The comment sections of this beautiful Op-Doc is filled with men (and women) belittling Paula for being “self-centered and selfish.” There is so much that a woman must fight for and give up in order to live a life that is truly abundant. Even when my husband took my last name, and as I took his, there were contentions not from the men in his family, but from the women. There were whispers: but I was so excited to change my last name, to take my husband’s name. It just isn’t biblical. It just isn’t what our family has done. Another insert here: [we just feel like you’re taking him away from us.]
I just wish things were a bit easier.

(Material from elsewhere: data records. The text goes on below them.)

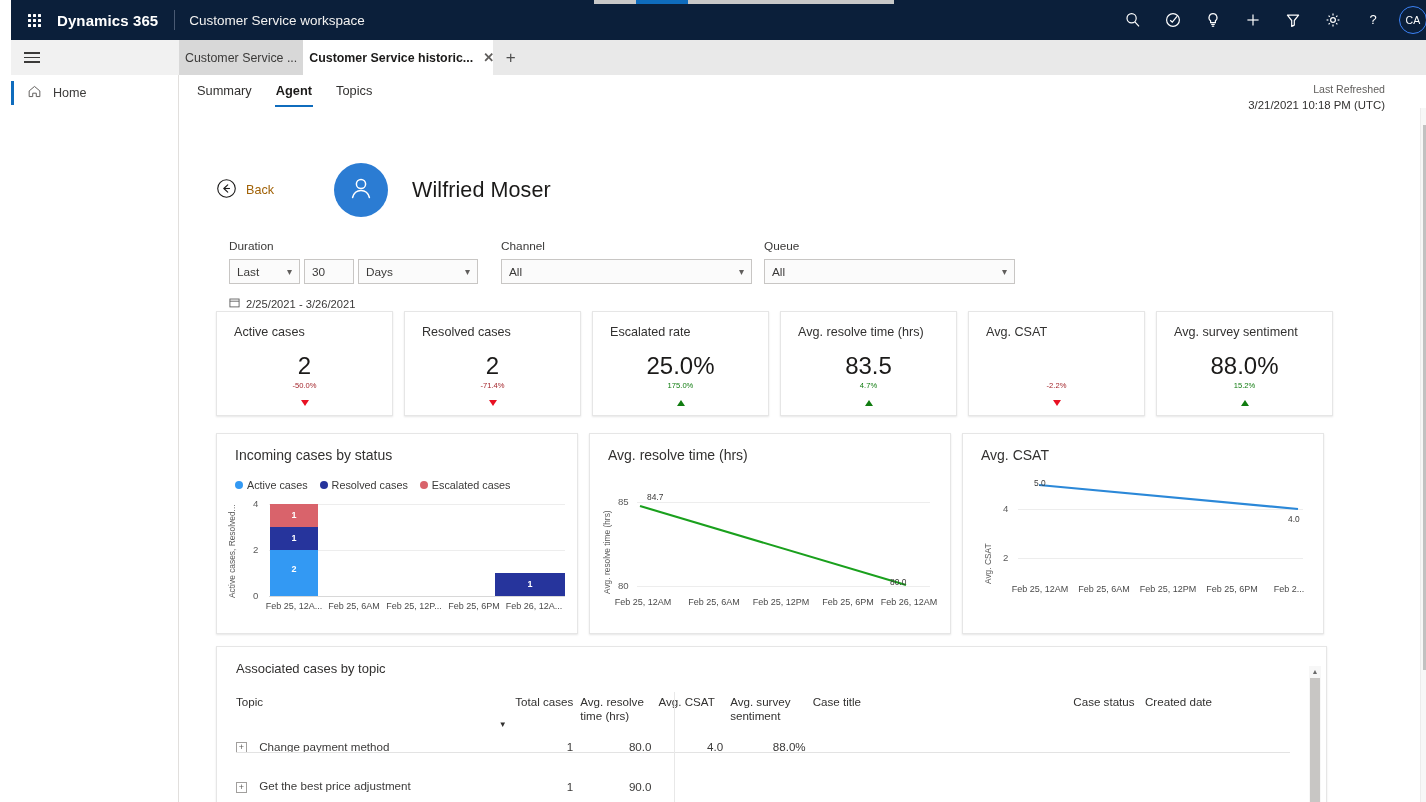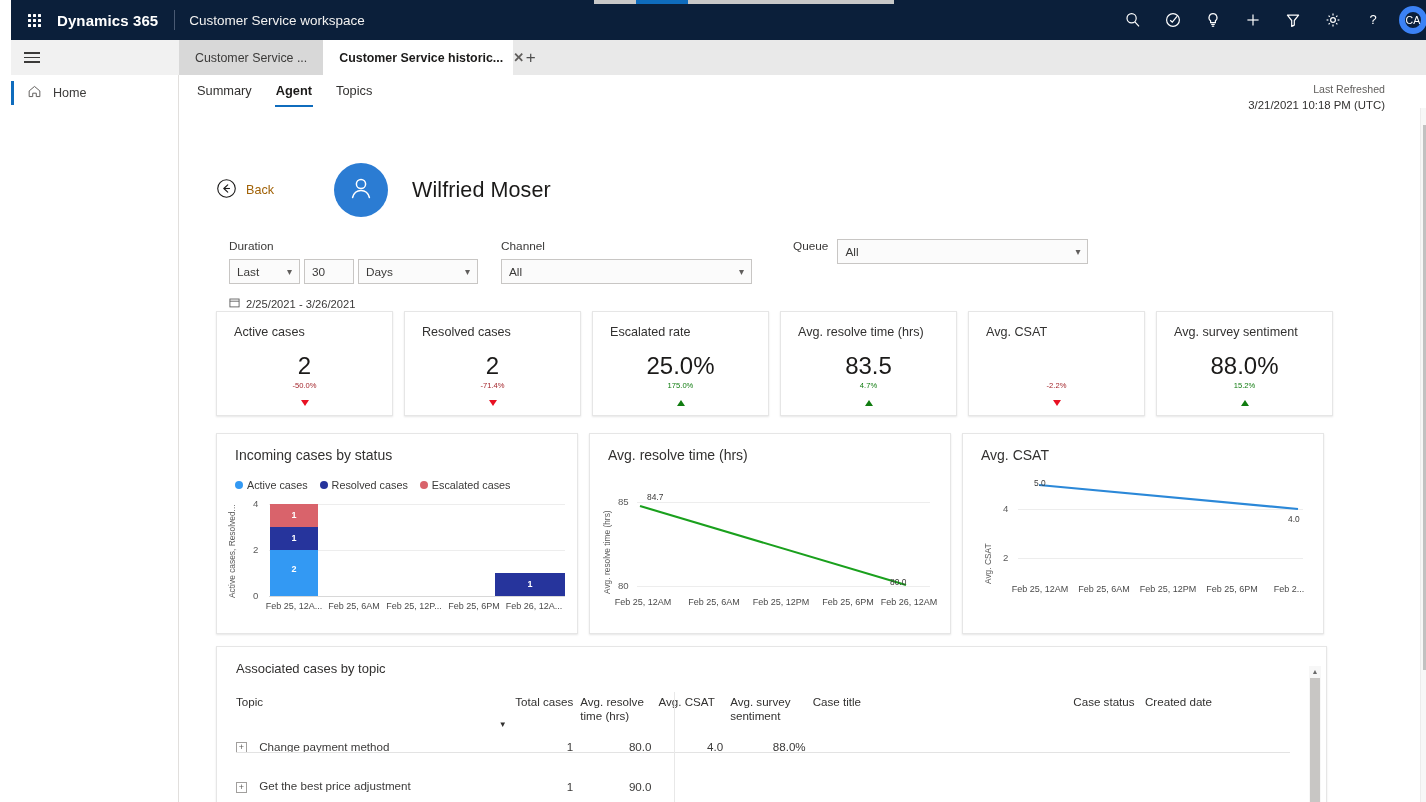--- a/index.html
+++ b/index.html
@@ -32,7 +32,7 @@
   .hicon { width: 40px; height: 40px; display: flex; align-items: center; justify-content: center; cursor: pointer; }
   .hicon svg { display: block; }
   .avatar-c {
-    width: 28px; height: 28px; border-radius: 50%; border: 6px solid #3b82f6;
+    width: 28px; height: 28px; border-radius: 50%; border: 1px solid #3b82f6;
     display: flex; align-items: center; justify-content: center;
     font-size: 10.5px; color: #ffffff; margin-left: 6px; cursor: pointer; letter-spacing: .3px;
   }

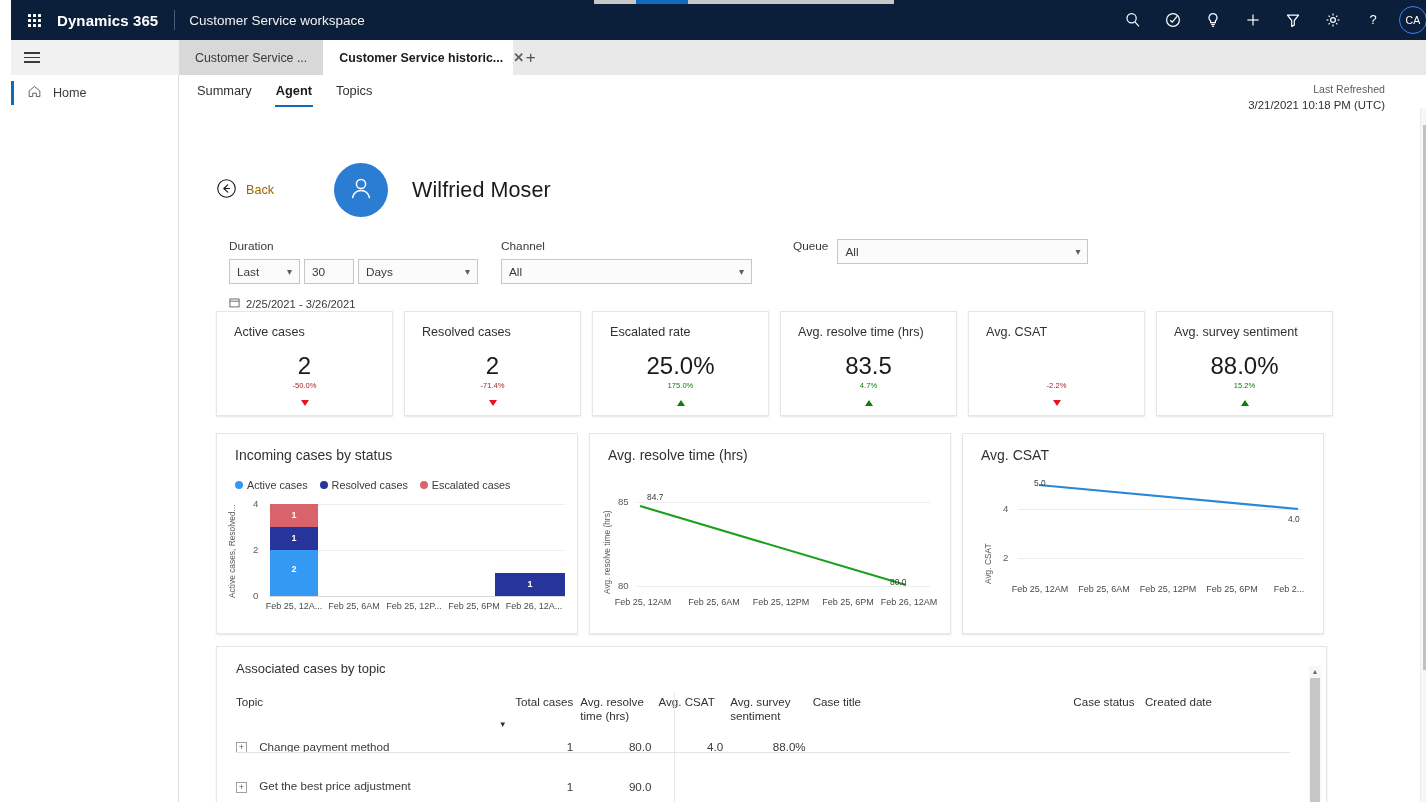--- a/index.html
+++ b/index.html
@@ -45,7 +45,7 @@
   .hamb .bars i:last-child { margin-bottom: 0; }
   .tab {
     height: 35px; display: flex; align-items: center; gap: 10px;
-    padding: 0 16px; font-size: 12.4px; color: #41403f; cursor: pointer;
+    padding: 0 6px; font-size: 12.4px; color: #41403f; cursor: pointer;
     max-width: 190px; white-space: nowrap;
   }
   .tab.inactive { background: #d8d8d8; color: #3b3a39; }

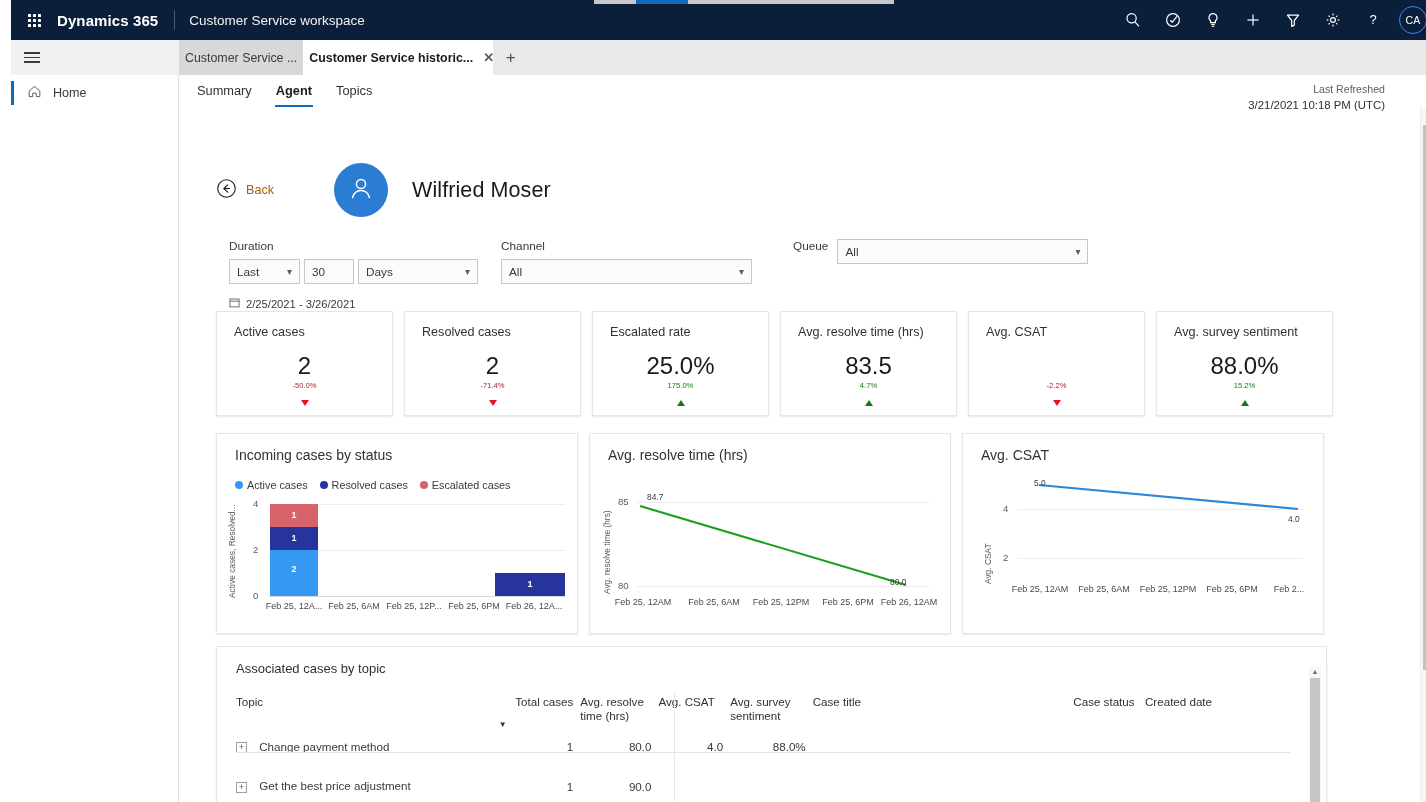--- a/index.html
+++ b/index.html
@@ -330,7 +330,7 @@
           </div>
         </div>
 
-        <div class="f-group" style="left:564px; top:0; gap:9px;">
+        <div class="f-group" style="left:535px; top:0; flex-direction:column; gap:0;">
           <div class="flabel">Queue</div>
           <div class="fld" style="width:251px;">
             <span>All</span>

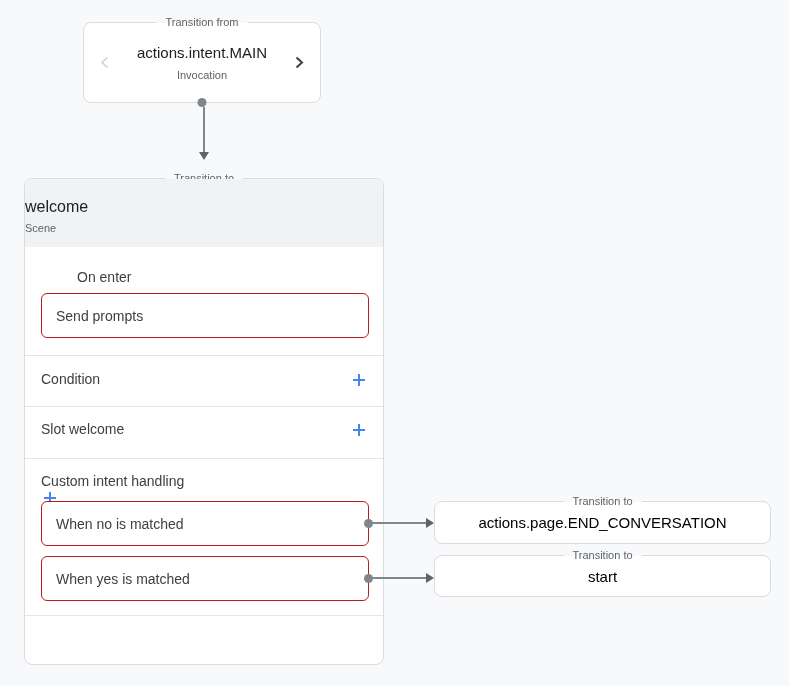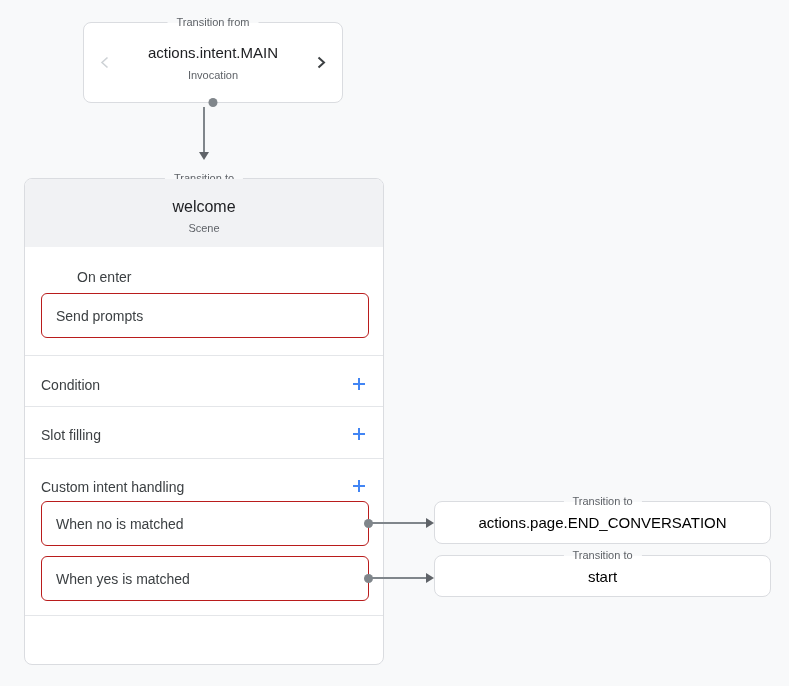--- a/index.html
+++ b/index.html
@@ -17,7 +17,7 @@
   .legend-on-gray  { background: linear-gradient(to bottom, #f8f9fa 53%, #f1f2f4 53%); }
 
   
-  .top-card { left: 83px; top: 22px; width: 260px; height: 81px; }
+  .top-card { left: 83px; top: 22px; width: 238px; height: 81px; }
   .top-card-inner { height: 100%; display: flex; align-items: center; justify-content: space-between; padding: 0 14px; }
   .chev { background: none; border: none; padding: 2px; cursor: pointer; display: flex; align-items: center; }
   .card-titles { text-align: center; flex: 1; }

I wish we–a broad “we”–could accept how different we all are, how separate and equal and beautiful we are, how we all will come to our own terms and paths in the varied ways we come to them. I’ve had one great, impassioned love in my life, and I intend to hold it closer to me day after day after day. Paula has had many, and each of them were hers, truly and fully.
Now, I have two great loves: my husband and my writing. I know one day I will have three: my husband, my children, and my writing. I will live my life how I ought to live it. But honest to God, I will never, ever settle. I will never settle down. Life, to me, is too great a thing to live than to settle down.
And I know my children, like my niece and nephew, will make life too crazy to even think about “settling down.”